# Kontakte adden nicht möglich. "Fehler 5012"



## ego1899 (21. April 2012)

Entweder bin ich zu blöd zum suchen, oder dieses Problem ist wirklich nicht sehr verbreitet.

Wenn ich Kontakte per E-Mail-Adresse zu meiner Liste hinzufügen möchte bekomme ich die Meldung "Es ist ein Fehler aufgetreten. (Fehler5012)".
Das adden mmittels des Battle-Tags blieb ebenfalls erfolglos.

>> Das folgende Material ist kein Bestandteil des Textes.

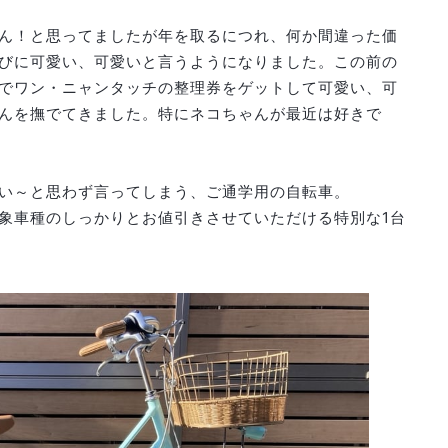
ん！と思ってましたが年を取るにつれ、何か間違った価
びに可愛い、可愛いと言うようになりました。この前の
でワン・ニャンタッチの整理券をゲットして可愛い、可
んを撫でてきました。特にネコちゃんが最近は好きで
い～と思わず言ってしまう、ご通学用の自転車。
象車種のしっかりとお値引きさせていただける特別な1台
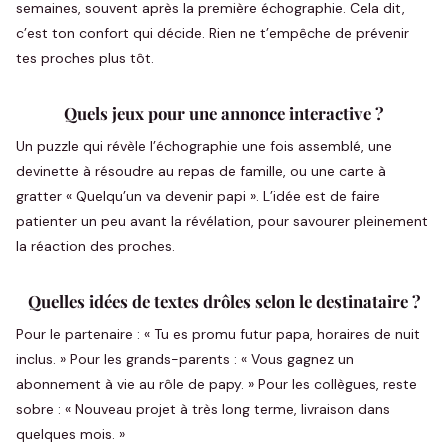
semaines, souvent après la première échographie. Cela dit,
c’est ton confort qui décide. Rien ne t’empêche de prévenir
tes proches plus tôt.
Quels jeux pour une annonce interactive ?
Un puzzle qui révèle l’échographie une fois assemblé, une
devinette à résoudre au repas de famille, ou une carte à
gratter « Quelqu’un va devenir papi ». L’idée est de faire
patienter un peu avant la révélation, pour savourer pleinement
la réaction des proches.
Quelles idées de textes drôles selon le destinataire ?
Pour le partenaire : « Tu es promu futur papa, horaires de nuit
inclus. » Pour les grands-parents : « Vous gagnez un
abonnement à vie au rôle de papy. » Pour les collègues, reste
sobre : « Nouveau projet à très long terme, livraison dans
quelques mois. »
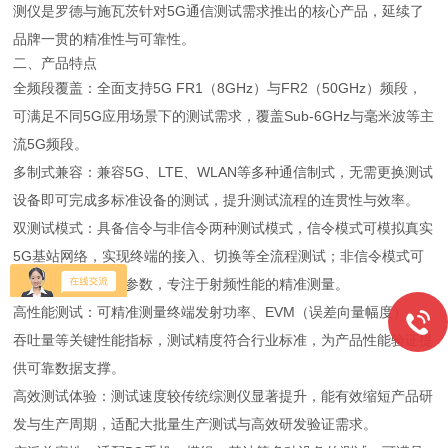
测仪是罗德与施瓦茨针对5G通信测试需求推出的核心产品，延续了
品牌一贯的精准性与可靠性。
二、产品特点
全频段覆盖：全面支持5G FR1（8GHz）与FR2（50GHz）频段，
可满足不同5G应用场景下的测试需求，覆盖Sub-6GHz与毫米波等主
流5G频段。
多制式兼容：兼容5G、LTE、WLAN等多种通信制式，无需更换测试
设备即可完成多标准设备的测试，提升测试流程的连贯性与效率。
双测试模式：具备信令与非信令两种测试模式，信令模式可模拟真实
5G基站网络，实现终端的接入、切换等全流程测试；非信令模式可
直接控制终端射频参数，专注于射频性能的精准测量。
高性能测试：可精准测量终端发射功率、EVM（误差向量幅度）、
吞吐量等关键性能指标，测试精度符合行业标准，为产品性能验证提
供可靠数据支撑。
高效测试体验：测试速度较传统综测仪显著提升，能有效缩短产品研
发与生产周期，适配大批量生产测试与高效研发验证需求。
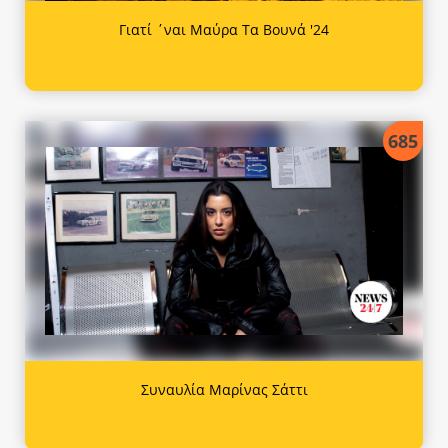
Γιατί ΄ναι Μαύρα Τα Βουνά '24
685
Συναυλία Μαρίνας Σάττι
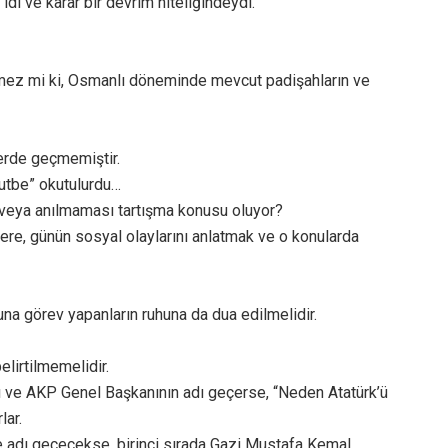
 idi ve karar bir devrim niteliğindeydi.
lmez mi ki, Osmanlı döneminde mevcut padişahların ve
lerde geçmemiştir.
Hutbe” okutulurdu…
ı veya anılmaması tartışma konusu oluyor?
ere, günün sosyal olaylarını anlatmak ve o konularda
runa görev yapanların ruhuna da dua edilmelidir.
elirtilmemelidir.
ve AKP Genel Başkanının adı geçerse, “Neden Atatürk’ü
lar.
de adı geçecekse, birinci sırada Gazi Mustafa Kemal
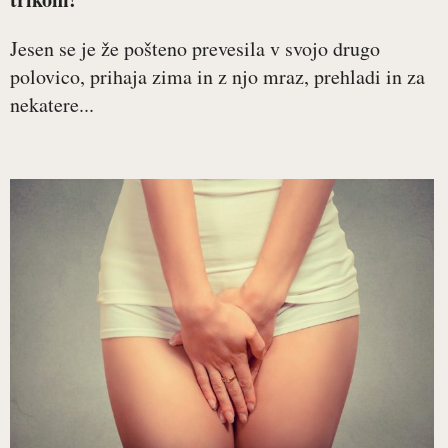
Jesen se je že pošteno prevesila v svojo drugo
polovico, prihaja zima in z njo mraz, prehladi in za
nekatere...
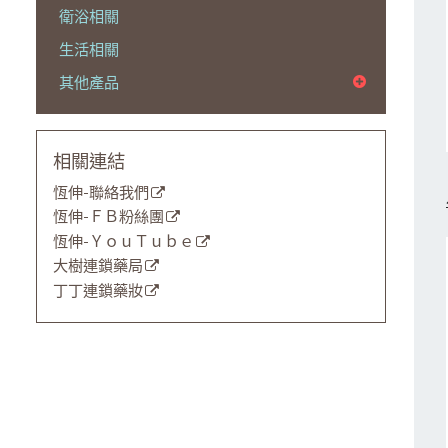
衛浴相關
生活相關
其他產品
相關連結
恆伸-聯絡我們
恆伸-ＦＢ粉絲團
恆伸-ＹｏｕＴｕｂｅ
大樹連鎖藥局
丁丁連鎖藥妝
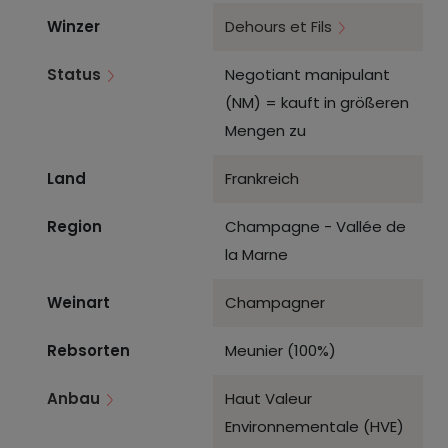
Winzer
Dehours et Fils
Status
Negotiant manipulant
(NM) = kauft in größeren
Mengen zu
Land
Frankreich
Region
Champagne - Vallée de
la Marne
Weinart
Champagner
Rebsorten
Meunier (100%)
Anbau
Haut Valeur
Environnementale (HVE)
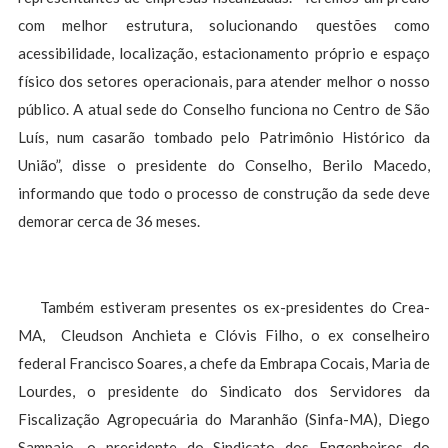
com melhor estrutura, solucionando questões como
acessibilidade, localização, estacionamento próprio e espaço
físico dos setores operacionais, para atender melhor o nosso
público. A atual sede do Conselho funciona no Centro de São
Luís, num casarão tombado pelo Patrimônio Histórico da
União”, disse o presidente do Conselho, Berilo Macedo,
informando que todo o processo de construção da sede deve
demorar cerca de 36 meses.
Também estiveram presentes os ex-presidentes do Crea-
MA, Cleudson Anchieta e Clóvis Filho, o ex conselheiro
federal Francisco Soares, a chefe da Embrapa Cocais, Maria de
Lourdes, o presidente do Sindicato dos Servidores da
Fiscalização Agropecuária do Maranhão (Sinfa-MA), Diego
Sampaio, o presidente do Sindicato dos Engenheiros do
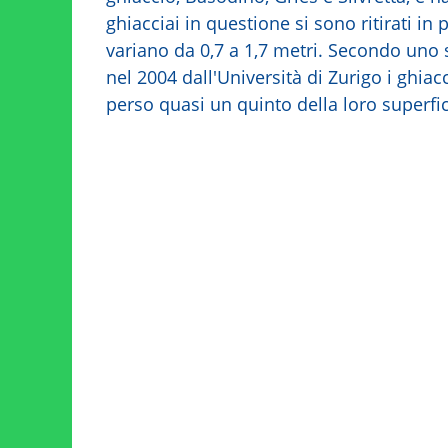
ghiacciai in questione si sono ritirati in
variano da 0,7 a 1,7 metri. Secondo uno 
nel 2004 dall'Università di Zurigo i ghiac
perso quasi un quinto della loro superfic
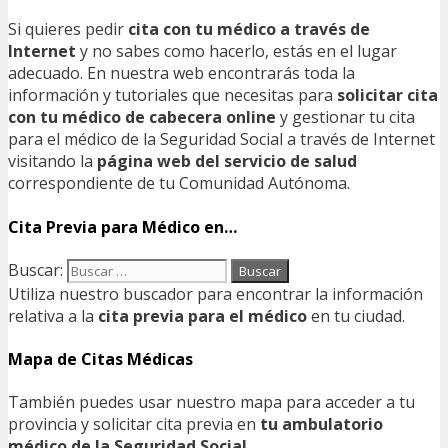
Si quieres pedir
cita con tu médico a través de
Internet
y no sabes como hacerlo, estás en el lugar
adecuado. En nuestra web encontrarás toda la
información y tutoriales que necesitas para
solicitar cita
con tu médico de cabecera online
y gestionar tu cita
para el médico de la Seguridad Social a través de Internet
visitando la
página web del servicio de salud
correspondiente de tu Comunidad Autónoma.
Cita Previa para Médico en…
Buscar:
Utiliza nuestro buscador para encontrar la información
relativa a la
cita previa para el médico
en tu ciudad.
Mapa de Citas Médicas
También puedes usar nuestro mapa para acceder a tu
provincia y solicitar cita previa en
tu ambulatorio
médico de la Seguridad Social
.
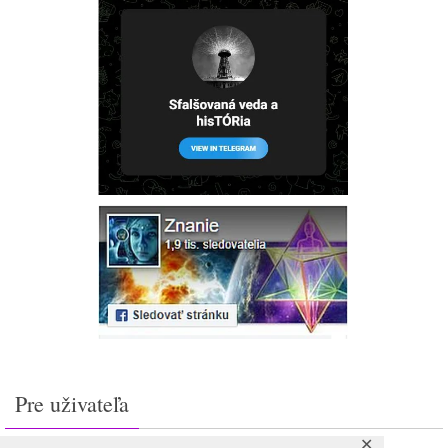
Pre uživateľa
✕
Prihlásiť sa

Gibt es denn jemanden der das selbe Problem hat? Irgendwelche Lösungsvorschläge?
Ist das während der Open-Beta schlichtweg nicht möglich? (Was ich mir nur bedingt vorstellen kann...)


Edit:

Mein Kumpel hat es inzwischen irgendwie geschafft mich zu adden, er hat das anscheinend irgendwie über nen Chat-Befehl gemacht, oder so. 
Eigentlich mehr aus Versehen, wir wissen beide nich wirklich wie das jetzt genau ging, daher kann ich leider auch keine Lösung anbieten 

Jedenfalls haben wir uns jetzt gegenseitig gelistet und in der Gruppe spielen klappt problemlos...


----------



## ichbinnichtschuld (21. April 2012)

bei mir hat reloggen geholfen


----------